Are you tired of opening your mouth and seeing black teeth? Do you wonder if there might not be a better way to restore your teeth? Well, white fillings are your answer. Modern white fillings are durable, esthetic, and mercury free. There are three kinds of white fillings: direct and indirect composite resin, and indirect porcelain.
CEREC – Milled Porcelain Fillings
The CEREC Procedure
Let’s face it- very few of us have perfect teeth, free of decay and fillings. You can probably see a filling or two in your own mouth, which do just that — “fill” a cavity, or hole, in your tooth left from the excavation of decayed tooth structure. In many cases, those old fillings will eventually lose their seal and go bad, weakening the tooth, allowing additional decay to form under or around it. In fact, 1.2 billion of these old restorations will need to be replaced in the next 10 years. CEREC is a method used by thousands of dentists worldwide since 1987 not only to replace these fillings, but also to restore any tooth that is decayed, weakened, broken, etc. to its natural strength and beauty. Better yet, it’s done with all-ceramic materials that are tooth colored in a single appointment!
Exam and Preparation
First, we examine the tooth and determine the appropriate treatment. It could be a simple filling, or a full crown, depending on how much healthy tooth structure is remaining. Next, we administer an anesthetic and prepare your tooth for the restoration, removing decayed and weakened tooth tissue.
Then, we take an Optical Impression of the prepared tooth. Instead of filling a tray with impression “goop” that you must bite into and hold in your mouth until it hardens, we coat the tooth with a non-toxic, tasteless powder. A laser camera is then used to take a digital picture of your tooth. This whole Optical Impression process only takes a minute or two.

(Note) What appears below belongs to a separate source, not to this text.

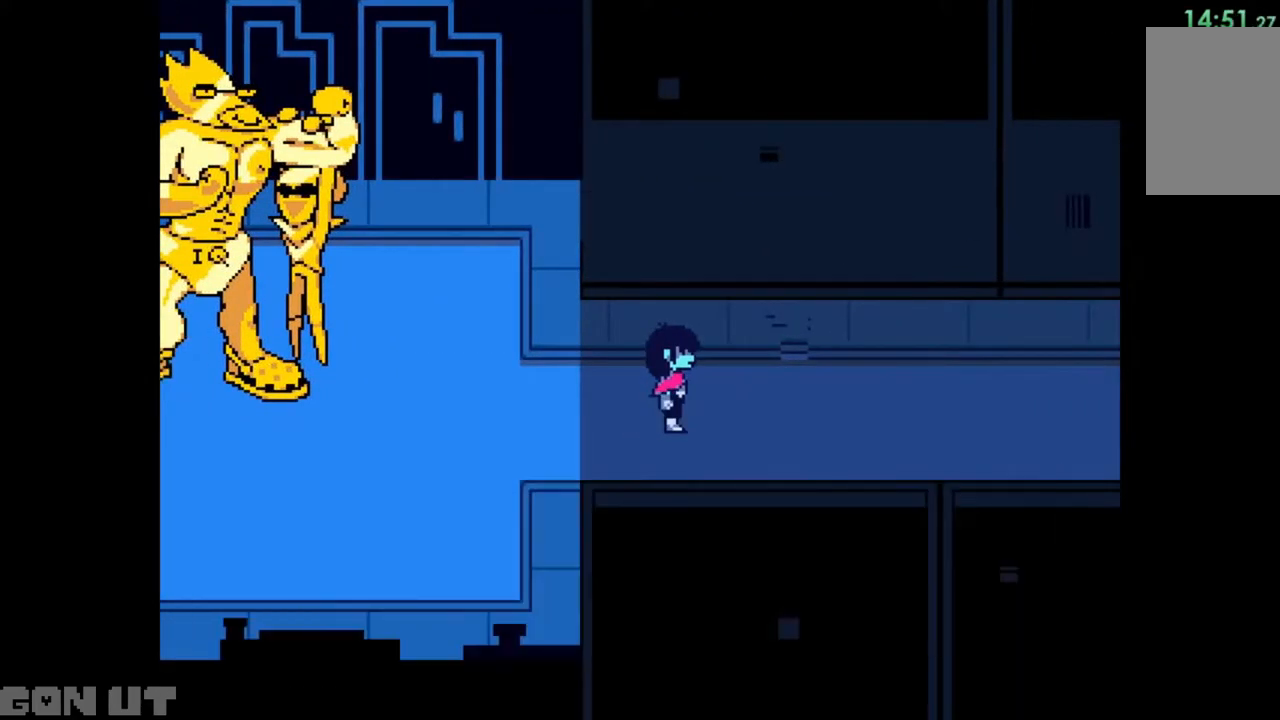
{"keys": ["c", "right"], "events": [[17, "right", "down"]]}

Next, the CEREC machine helps us create the restoration for your tooth. The CEREC 3D software takes the digital picture and converts it into a 3-dimensional virtual model on the computer screen. We then use our dental expertise to design the restoration using the CEREC 3D computer program. The restoration design data is then sent to a separate milling machine in the office. A ceramic block that matches your tooth shade is placed in the milling machine. About 10 – 20 minutes later, your all-ceramic, tooth-colored restoration is finished and ready to bond in place. Finally, we try the restoration in your mouth to ensure proper fit and bite. The restoration is then polished and bonded to the prepared tooth. Your tooth is restored with no “temporary” or return trip necessary. All of this is done in a single appointment! Ask us about CEREC today
CEREC® is a registered trademark of Sirona Dental Systems
Direct Composite Resin
A composite resin is tooth-colored plastic resin filled with glass (silicon dioxide). Introduced in the 1960s, the original dental composites were limited in use to filling enamel defects in the front teeth. Two main problems stopped composites from becoming a universal filling material. The biggest problem was that we could not bond to the inside components of the tooth (dentin). This problem was overcome in the 1990’s with the advent of dentin bonding. This ability to bond to dentin has revolutionized modern dentistry allowing us to bond composite resin fillings to any part of the tooth. The other problem was that composites were originally not strong enough to withstand the pressure and wear generated by the back teeth. Since then, composites have been significantly improved and can be successfully placed in the back teeth as well. Today composites are not only used for restoring decay, but also for cosmetic improvements of the smile by changing the color of the teeth or reshaping disfigured teeth.
How Long Does It Take To Place A Composite Resin?
It takes us about 10-20 minutes longer to place a composite than a silver filling. Placement time depends on the size and location of the cavity. The larger the size, the longer it will take.
What are the advantages of composites over mercury silver amalgam?
- The biggest advantage is that a composite filling is bonded to the tooth. Thus a composite filled tooth has strength almost equal to an unfilled tooth. An amalgam just sits there filling the space providing no structural strength whatsoever. As a result amalgam weakens the tooth leaving it more prone to fracture.
- Another advantage is that mercury silver amalgam requires the removal of much more tooth structure when it is first being placed. Amalgam requires a certain bulk or else it cracks. Also since amalgam is not bonded the initial preparation always involves extending the tooth removal beyond the actual cavity and into every pit and groove on the tooth. Composite resin can be placed in very small cavities allowing dentists to confine tooth removal only to the actual cavity, resulting in very tooth conserving preparations. Remaining grooves and pits are then bonded and sealed with resin.
- Esthetics is another advantage, since we can blend shades to create a color nearly identical to that of the actual tooth.
How long will composites last?
Studies have shown that composites last 7-10 years, which is comparable to silver fillings except in large fillings, where only porcelain should be placed (see porcelain fillings).